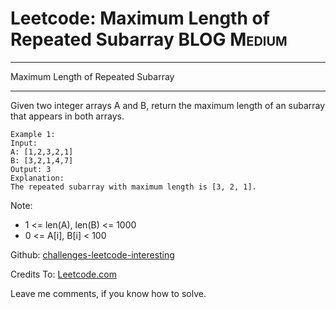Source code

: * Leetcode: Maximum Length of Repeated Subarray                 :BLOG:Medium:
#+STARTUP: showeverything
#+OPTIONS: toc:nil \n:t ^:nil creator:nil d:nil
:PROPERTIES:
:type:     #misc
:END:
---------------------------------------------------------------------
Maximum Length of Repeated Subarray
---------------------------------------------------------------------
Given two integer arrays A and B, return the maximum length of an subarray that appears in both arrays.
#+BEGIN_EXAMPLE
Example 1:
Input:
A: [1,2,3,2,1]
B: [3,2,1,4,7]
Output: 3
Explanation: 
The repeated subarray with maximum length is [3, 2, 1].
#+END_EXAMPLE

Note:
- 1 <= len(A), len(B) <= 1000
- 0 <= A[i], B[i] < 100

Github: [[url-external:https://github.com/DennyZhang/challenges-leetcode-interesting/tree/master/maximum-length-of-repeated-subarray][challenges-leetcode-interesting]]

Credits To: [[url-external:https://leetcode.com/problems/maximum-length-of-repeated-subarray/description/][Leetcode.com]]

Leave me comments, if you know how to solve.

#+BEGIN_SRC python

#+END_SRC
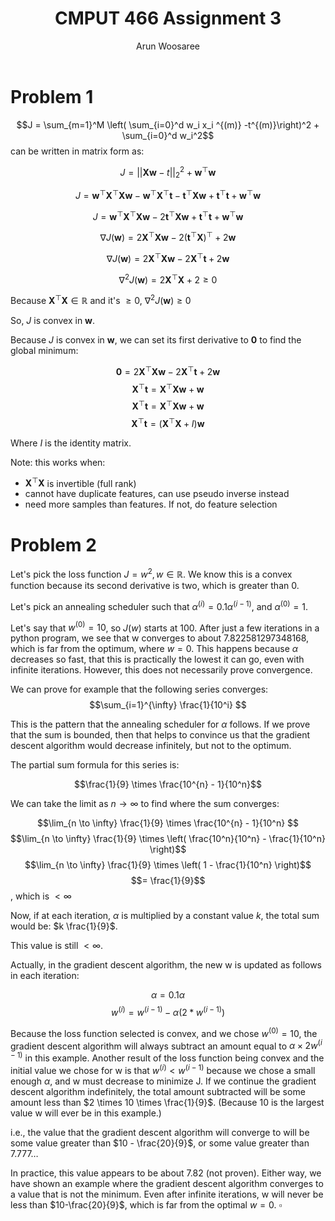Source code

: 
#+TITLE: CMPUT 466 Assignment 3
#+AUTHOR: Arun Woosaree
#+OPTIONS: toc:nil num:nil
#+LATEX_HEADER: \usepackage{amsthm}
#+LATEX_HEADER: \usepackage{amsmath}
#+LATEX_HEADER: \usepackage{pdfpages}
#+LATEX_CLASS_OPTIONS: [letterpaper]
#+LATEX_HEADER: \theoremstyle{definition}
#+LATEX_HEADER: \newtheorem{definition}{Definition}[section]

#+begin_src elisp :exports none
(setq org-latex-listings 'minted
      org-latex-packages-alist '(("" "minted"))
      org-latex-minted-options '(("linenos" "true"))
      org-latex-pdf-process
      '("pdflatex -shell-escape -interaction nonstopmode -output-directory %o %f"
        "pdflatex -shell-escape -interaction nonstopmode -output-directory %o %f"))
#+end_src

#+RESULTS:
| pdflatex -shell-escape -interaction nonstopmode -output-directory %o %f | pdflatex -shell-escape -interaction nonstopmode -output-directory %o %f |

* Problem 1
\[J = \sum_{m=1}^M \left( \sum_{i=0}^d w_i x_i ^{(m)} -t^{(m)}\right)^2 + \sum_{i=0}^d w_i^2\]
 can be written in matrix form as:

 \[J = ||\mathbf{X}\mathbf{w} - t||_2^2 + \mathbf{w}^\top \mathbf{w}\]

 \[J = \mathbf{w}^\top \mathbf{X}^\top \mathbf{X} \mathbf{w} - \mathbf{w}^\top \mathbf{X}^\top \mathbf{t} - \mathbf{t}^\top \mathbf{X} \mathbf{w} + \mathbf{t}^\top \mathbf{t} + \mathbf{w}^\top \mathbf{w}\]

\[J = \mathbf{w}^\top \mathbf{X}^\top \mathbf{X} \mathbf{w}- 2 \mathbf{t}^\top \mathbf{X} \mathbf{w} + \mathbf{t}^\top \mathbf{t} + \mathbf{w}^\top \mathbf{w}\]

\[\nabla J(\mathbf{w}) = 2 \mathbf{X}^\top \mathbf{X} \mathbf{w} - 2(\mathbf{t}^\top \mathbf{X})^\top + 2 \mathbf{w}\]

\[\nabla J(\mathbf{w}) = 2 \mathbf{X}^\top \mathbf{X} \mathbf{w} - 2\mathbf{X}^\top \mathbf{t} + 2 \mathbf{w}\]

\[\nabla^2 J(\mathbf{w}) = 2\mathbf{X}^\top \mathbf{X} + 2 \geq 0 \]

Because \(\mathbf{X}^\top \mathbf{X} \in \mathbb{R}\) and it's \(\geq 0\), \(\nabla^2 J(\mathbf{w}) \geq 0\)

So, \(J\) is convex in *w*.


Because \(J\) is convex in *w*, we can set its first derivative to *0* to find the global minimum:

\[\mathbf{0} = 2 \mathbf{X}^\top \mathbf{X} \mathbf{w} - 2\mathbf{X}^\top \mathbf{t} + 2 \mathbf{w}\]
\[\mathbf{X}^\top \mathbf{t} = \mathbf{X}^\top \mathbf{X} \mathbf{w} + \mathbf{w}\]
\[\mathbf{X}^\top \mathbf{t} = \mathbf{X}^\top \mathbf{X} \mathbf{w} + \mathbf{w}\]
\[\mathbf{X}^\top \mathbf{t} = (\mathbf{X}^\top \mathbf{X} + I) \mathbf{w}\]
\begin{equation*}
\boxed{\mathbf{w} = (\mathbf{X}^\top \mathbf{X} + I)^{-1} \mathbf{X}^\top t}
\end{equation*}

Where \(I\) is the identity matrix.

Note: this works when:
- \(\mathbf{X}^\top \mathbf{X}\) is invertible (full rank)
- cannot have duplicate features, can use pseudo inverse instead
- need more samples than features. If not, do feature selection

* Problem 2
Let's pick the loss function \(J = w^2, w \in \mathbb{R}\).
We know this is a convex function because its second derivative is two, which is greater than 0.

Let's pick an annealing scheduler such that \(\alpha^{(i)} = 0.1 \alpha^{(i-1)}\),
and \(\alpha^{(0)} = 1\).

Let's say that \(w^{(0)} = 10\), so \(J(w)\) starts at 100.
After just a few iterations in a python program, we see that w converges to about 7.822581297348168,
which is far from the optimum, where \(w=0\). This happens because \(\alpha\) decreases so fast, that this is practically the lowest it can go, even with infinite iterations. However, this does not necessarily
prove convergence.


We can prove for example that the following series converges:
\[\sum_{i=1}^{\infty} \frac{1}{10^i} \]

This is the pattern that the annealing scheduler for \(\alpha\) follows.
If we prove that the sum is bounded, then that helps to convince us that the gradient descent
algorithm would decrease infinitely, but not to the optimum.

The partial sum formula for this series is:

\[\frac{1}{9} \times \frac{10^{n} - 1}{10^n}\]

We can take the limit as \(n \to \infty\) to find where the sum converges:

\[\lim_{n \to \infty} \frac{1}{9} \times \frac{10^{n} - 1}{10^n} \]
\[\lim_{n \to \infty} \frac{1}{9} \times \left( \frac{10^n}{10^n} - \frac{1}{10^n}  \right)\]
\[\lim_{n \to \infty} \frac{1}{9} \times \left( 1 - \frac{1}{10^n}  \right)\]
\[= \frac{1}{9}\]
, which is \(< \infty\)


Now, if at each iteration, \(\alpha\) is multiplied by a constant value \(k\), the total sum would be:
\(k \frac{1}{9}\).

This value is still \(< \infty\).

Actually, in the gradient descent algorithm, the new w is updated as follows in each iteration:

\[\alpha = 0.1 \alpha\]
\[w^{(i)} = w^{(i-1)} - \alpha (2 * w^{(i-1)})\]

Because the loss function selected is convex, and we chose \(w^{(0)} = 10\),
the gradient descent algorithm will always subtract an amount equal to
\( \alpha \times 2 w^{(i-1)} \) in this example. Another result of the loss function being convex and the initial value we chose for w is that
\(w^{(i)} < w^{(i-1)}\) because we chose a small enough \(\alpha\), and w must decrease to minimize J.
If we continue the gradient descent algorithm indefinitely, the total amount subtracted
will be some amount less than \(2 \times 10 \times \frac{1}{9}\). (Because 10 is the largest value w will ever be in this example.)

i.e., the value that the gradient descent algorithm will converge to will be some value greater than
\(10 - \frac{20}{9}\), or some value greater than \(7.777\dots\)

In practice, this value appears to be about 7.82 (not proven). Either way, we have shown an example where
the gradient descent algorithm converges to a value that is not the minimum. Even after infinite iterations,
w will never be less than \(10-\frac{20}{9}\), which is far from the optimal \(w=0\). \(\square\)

=-=-=

# [WHAT TO WORK ON]
Extract the lines of the preceding material that run from the line with "Note: this works" through the line with "algorithm would decrease", inclusive, reproducing them exactly and adding nothing.

# [REPLY]
Note: this works when:
- \(\mathbf{X}^\top \mathbf{X}\) is invertible (full rank)
- cannot have duplicate features, can use pseudo inverse instead
- need more samples than features. If not, do feature selection

* Problem 2
Let's pick the loss function \(J = w^2, w \in \mathbb{R}\).
We know this is a convex function because its second derivative is two, which is greater than 0.

Let's pick an annealing scheduler such that \(\alpha^{(i)} = 0.1 \alpha^{(i-1)}\),
and \(\alpha^{(0)} = 1\).

Let's say that \(w^{(0)} = 10\), so \(J(w)\) starts at 100.
After just a few iterations in a python program, we see that w converges to about 7.822581297348168,
which is far from the optimum, where \(w=0\). This happens because \(\alpha\) decreases so fast, that this is practically the lowest it can go, even with infinite iterations. However, this does not necessarily
prove convergence.


We can prove for example that the following series converges:
\[\sum_{i=1}^{\infty} \frac{1}{10^i} \]

This is the pattern that the annealing scheduler for \(\alpha\) follows.
If we prove that the sum is bounded, then that helps to convince us that the gradient descent
algorithm would decrease infinitely, but not to the optimum.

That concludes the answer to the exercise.